Несколько служителей и солдат подбежали к Антуану. Но он сильным движением вырвался из их рук и отскочил в сторону.
– И ваше время пройдет! – закричал он. – Вы будете раздавлены, как гадины. Найдутся люди, которые будут вас искоренять, уничтожать, сделают даже ваше имя ненавистым всем, всем… Слово истины сделает вас ненавистными миру! А! Значит, вы боитесь слабых, если их жжете и гоните!..

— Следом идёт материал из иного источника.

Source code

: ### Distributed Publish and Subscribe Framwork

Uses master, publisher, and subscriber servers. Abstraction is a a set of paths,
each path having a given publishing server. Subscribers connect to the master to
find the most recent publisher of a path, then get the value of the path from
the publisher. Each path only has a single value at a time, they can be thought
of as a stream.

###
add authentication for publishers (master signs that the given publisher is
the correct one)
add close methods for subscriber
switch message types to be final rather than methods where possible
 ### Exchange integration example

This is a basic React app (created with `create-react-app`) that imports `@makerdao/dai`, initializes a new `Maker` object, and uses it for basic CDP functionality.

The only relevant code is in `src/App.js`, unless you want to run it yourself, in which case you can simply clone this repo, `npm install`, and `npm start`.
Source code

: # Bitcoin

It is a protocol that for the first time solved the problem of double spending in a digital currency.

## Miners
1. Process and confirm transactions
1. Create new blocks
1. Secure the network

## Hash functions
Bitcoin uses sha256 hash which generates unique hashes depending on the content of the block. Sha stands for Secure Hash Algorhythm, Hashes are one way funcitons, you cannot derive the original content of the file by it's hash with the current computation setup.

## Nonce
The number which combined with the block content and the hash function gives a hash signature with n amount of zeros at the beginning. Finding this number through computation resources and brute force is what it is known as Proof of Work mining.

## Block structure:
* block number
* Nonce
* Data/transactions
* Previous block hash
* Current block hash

– Подсудимый, – обратился к обвиняемому главный инквизитор, – вы сделали такие важные показания, что мы должны допросить вас обстоятельнее!
По знаку доминиканца к Антуану подошли служители инквизиции и стражники и повели его в комнату пыток…"
Оставим даже очевидную нелепость – зачем пытать Антуана, коли он во всем признался и даже более того. Сцена живо напомнила экспозицию Музея истории и атеизма в Казанском соборе, намертво врезавшуюся в память всех, кто имел удовольствие лицезреть ее в детские годы: подземелье с восковыми фигурами скрюченных наподобие Бабы-Яги инквизиторов и перед ними – еретик с широко расправленными плечами.
Что-то во всем этом есть насквозь фальшивое. Противостояние в Лангедоке – не политическое, а религиозное – шло по совершенно иным опорным точкам.
Любопытствующих отсылаю к великолепному и странно не устаревшему труду Козьмы пресвитера "На еретики препрение" (X в.), в русском переводе – в книге "Родник златоструйный. Памятники болгарской литературы IX-XVIII веков". – М., 1990. Там же собраны великое множество апокрифов и "Тайная книга богомилов".
Катары в Лангедоке были сильны прежде всего тем, что поставили на службу своему учению патриотическую идею. Католики в этом отношении по сравнению с ними сильно проигрывали.
Трудно представить себе, какой религиозный террор установили бы катары в случае своей победы. Лицемерие и кровожадность были свойственны им ничуть не меньше, чем их противнику. Их поражение в Монсегюре – еще одно их преимущество в глазах потомства. Главная площадь Авиньонета носит имя Раймона Альфаро.